Before you waste money on any SEO consultancy you should resolve the basics.
Have you done a review of your website to check off the basics?
In this article we cover an SEO Checklist with 7 points. This is designed to help you assess if at least you have the basics rights for optimizing your blog/website for Google.
1. Do you have unique titles for every page
Imagine walking into a library full of books with no titles on the cover.
Google looks for a page title for every page it indexes. The title is really important for Google but a lot of times we don’t create titles, have ones that are not optimized or we have duplicate titles.
Action – Go to Google and type in site:<name of website> (e.g. site:razorsocial.flywheelsites.com). When you put in your own page Google will show you a selection of posts and will include the title for the post.

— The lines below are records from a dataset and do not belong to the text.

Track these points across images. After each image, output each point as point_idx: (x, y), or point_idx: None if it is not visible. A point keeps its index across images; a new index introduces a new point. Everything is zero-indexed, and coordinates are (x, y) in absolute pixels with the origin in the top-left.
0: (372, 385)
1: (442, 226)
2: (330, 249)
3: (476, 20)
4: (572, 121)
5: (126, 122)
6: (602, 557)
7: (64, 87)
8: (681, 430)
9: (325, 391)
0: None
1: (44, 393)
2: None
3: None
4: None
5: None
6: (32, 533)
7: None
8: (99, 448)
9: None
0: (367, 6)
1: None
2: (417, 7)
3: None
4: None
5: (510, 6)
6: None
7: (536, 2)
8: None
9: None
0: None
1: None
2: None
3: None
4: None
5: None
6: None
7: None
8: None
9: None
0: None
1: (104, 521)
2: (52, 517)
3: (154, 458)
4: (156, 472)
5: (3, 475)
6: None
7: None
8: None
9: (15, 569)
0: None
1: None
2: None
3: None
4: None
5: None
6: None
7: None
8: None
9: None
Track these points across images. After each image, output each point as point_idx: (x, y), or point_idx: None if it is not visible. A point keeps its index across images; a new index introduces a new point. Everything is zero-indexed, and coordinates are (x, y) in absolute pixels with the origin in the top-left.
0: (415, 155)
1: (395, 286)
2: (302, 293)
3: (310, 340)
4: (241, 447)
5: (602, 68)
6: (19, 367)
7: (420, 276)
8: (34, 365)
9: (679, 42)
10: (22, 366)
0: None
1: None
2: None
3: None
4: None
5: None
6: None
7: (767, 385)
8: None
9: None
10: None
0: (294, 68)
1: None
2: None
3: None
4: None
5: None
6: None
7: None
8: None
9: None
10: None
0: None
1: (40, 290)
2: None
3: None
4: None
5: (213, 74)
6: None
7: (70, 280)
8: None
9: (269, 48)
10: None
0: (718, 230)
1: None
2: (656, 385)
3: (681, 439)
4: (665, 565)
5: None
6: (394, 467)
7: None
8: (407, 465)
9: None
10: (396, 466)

2. Do you have unique descriptions for every page?
In the image above we have highlighted the page titles. Directly under the titles is the description. This is not used for SEO purposes but it is still every important. When someone searches and finds you on Google they are likely to read the description before clicking.
Action: Make sure you configure unique and enticing descriptions for each post you create.
3. Do you have keyword rich page names?
When you look at the page names for each of your posts it should contain relevant keywords. This also helps Google rank your page correctly.
On Toprankblog Lee Odden has a post called: “Should your CEO actively use Social Media? Here’s how from Chris Brogan” but you’ll see the page name is “social-media-for-executives-ceos”. This reason is that it’s more likely people will search for this rather than the long title.
Action: Take a look at your page names. If they have keywords in them just make sure to optimize them for each post. If they don’t have keywords in them you’ll have to talk to your developers.
4. What is your Domain Rank?
SEOMoz has a proprietary algorithm (they made it up themselves!) which ranks websites and pages out of 100. Because they rank so many websites it’s a good indicator to how Google rates your site.
If you go to Open Site Explorer you can enter your domain name. The following showsa domain authority of 74 out of 100 which is very high.
The page rank is a rank of a specific page on the website. On this site the page has a rank of the home page is 78 out of 100.
Action: Check your domain authority and your competitors. If your domain authority is low you need to start to get links from websites that have a high domain authority and preferably from a page that has a high page authority!
5. How many unique domains link to you?
If you’re popular on the web lots of high quality websites will link to you. In the example in the image above 1,082 unique domains link to the site. The more unique links the better as long as they are quality websites.
Action: Check how many unique domains link to you and work to ensure this increases. Reach out to companies to request links, write guest posts on their blogs, share with them great content that they may want to link to etc.
6. Do you tag your images correctly
When you upload your images you need to create:
a). Alt Tag – This is what Google uses for indexing
b). Name – You need to name your image with a good relevant description
c). Title – You need to give you image a title which appears when someone hovers over your image with a mouse.
Action – Read this post on how to optimize images
7. What keywords are people using when they link to you?
In the old days if you wanted to rank highly on Google you just needed to get many links to your site using the keywords you want to rank on within the link.
But that doesn’t work any more.
Google likes to see that websites are linking to lots of different pages and using lots of different terms when they link to you.
It’s natural that people may link to your name or domain name more than anything else but you want a spread.
Using a tool called Ahref’s you can check to see what are the terms generally used and what percentage of time they are used for.
In the following example I have too many links using my name and business name and need to start building links to other pages more.
Action: Check the distribution of your links. If it’s too heavily focussed on a couple of terms try to build links with a range of other terms.
This is not an exhaustive list but covers some of the basics for an SEO Checklist. What have you found after going through this? What other checks would you recommend?